A un certo punto lei chiede al Frigerio se conoscesse il suo vicino di casa Olindo Romano?
«Sì, perché uno degli interessi era sapere se conoscesse il suo vicino. E lui mi disse che lo conosceva e mi disse che se lo avesse visto sarebbe stato in grado di riconoscerlo. Il colloquio stava per terminare e, a quel punto, Frigerio mi chiese del perché gli avessi chiesto di Olindo Romano. Gli risposi che volevo sapere se lo conosceva, poi gli chiesi del perché di quella domanda. A quel punto lui, piangendo, disse che il suo assassino poteva essere Olindo Romano. La cosa scosse un po’ tutti, così gli chiesi se potesse essere Olindo Romano o se non potesse essere Olindo Romano. E il Frigerio disse che poteva essere l’Olindo, che era l’Olindo… A quel punto abbiamo interrotto il colloquio investigativo, perché non era corretto andare avanti, in quanto la cosa era troppo delicata».

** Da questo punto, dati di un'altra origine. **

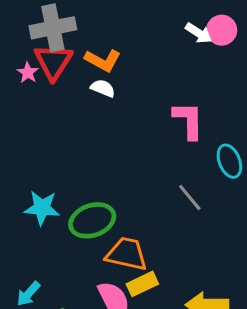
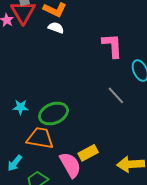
cyan star: (42, 208) -> (21, 107), size x0.7
orange trapezoid: (127, 254) -> (40, 138), moved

Ancora oggi le viene contestato il fatto che Frigerio non ha mai fatto il nome di Olindo Romano? Lei non l’ha indotto a dire il nome di Olindo?
«Ma no, certo che no! Che senso avrebbe avuto? Ci ha sorpreso, soprattutto, il pianto».
La difesa contesta ancora il fatto che gli altri due ufficiali non abbiano voluto firmare quel verbale…
«L’annotazione solitamente la fa un ufficiale di polizia giudiziaria. Perché è stata fatta l’annotazione? Perché c’era già l’intercettazione e, quindi, il verbale vero e proprio era quello dell’intercettazione».